Four layers form this architectural design: the Application layer, Transport layer, Internetwork layer and the Network Interface layer. The Internetwork layer is commonly used to describe TCP/IP. The TCP/IP stack maps closely to the OSI reference model in the lower layers (see Figure 1-4). The information used in TCP/IP is transferred in a sequence of datagrams.

Figure 4: OSI model and TCP/IP internetworking model

Application Layer

   This layer of the architectural model provides the functionality for users and programs. It also provides the services accessed by user applications to communicate over the network. It is the layer in which user-access network processes reside, including all the processes with which users interact directly. One of the most important responsibilities of the Application layer is to mange sessions (connections) between applications.

   Application protocols exists for file transfers, Telnet, World Wide Web, e-mail, remote login, and network management elements (SNMP).

Transport Layer

   The Transport layer provides host-to-host communications. It ensures end-to-end data integrity and provides a reasonably reliable communication service for network elements that want to carry out a two-way communication. This layer also handles flow control, retransmission, and other data management mechanisms. The TCP and UDP protocols reside at the Transport layer.

Internetwork Layer

   These days, the Internetwork layer is called simply Internet Protocol (IP). This layer provides the basic packet-delivery service for all TCP/IP networks. IP is an unreliable, connectionless, best-effort datagram service that does not guarantee packet delivery. If by chance packets are discarded (for whatever reason) the sender and receiver are not notified.

   At this layer, a logical systematic scheme for host addresses is used, commonly know as IP addresses.
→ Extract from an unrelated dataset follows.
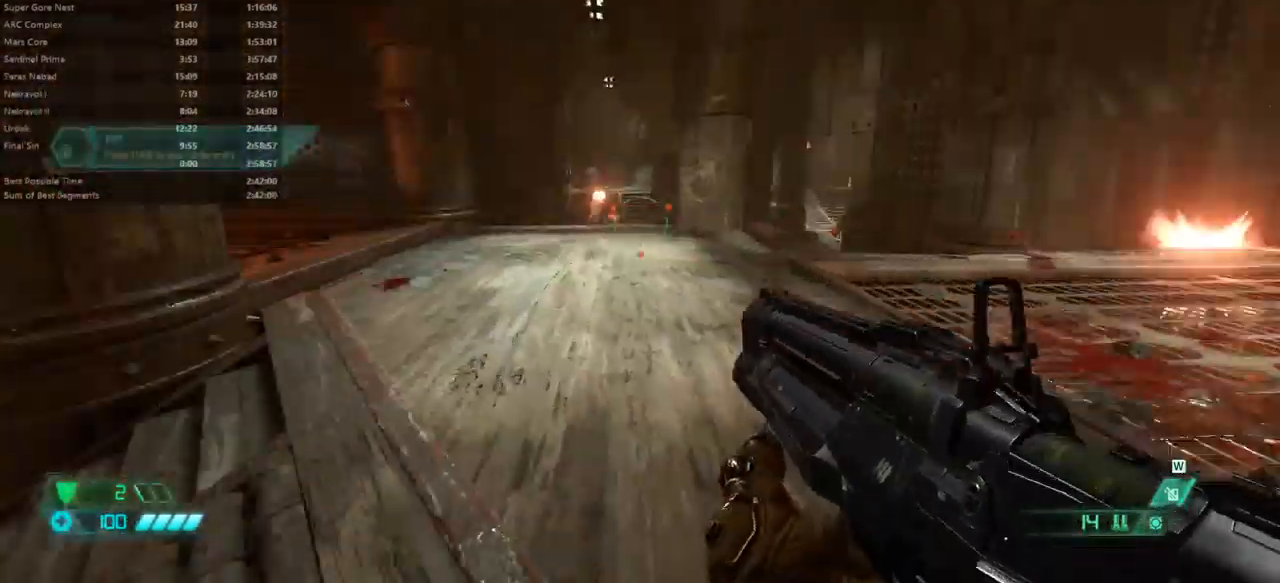
{"keys": ["fw"], "mouse": [], "events": [[33, "fw", "down"], [367, "l", "up"]]}
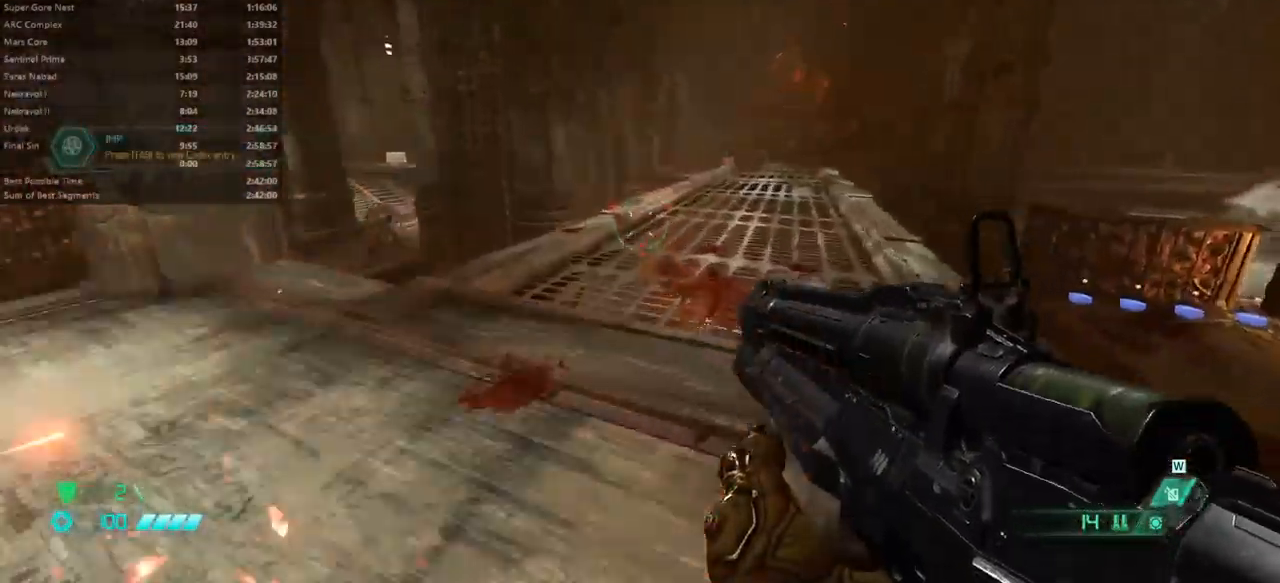
{"keys": ["fw"], "mouse": [], "events": [[267, "l", "down"], [333, "l", "up"]]}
These addresses identify devices connected to the network. Furthermore, other autonomous networks in the world use this address implementation to communicate on the information superhighway. The Internetwork and higher layers use these IP addresses for routing functionality. IP addressing consists of a 4-byte or 32-bit addressing scheme with a dotted decimal notation (as in 141.142.153.25). The entire scheme comprises two parts: a network portion and a host portion (see Figure 1-5). The maximum number for each octet is 255; it contains all 1s. Usually the first and last octet are reserved for the network and broadcast addresses, respectively.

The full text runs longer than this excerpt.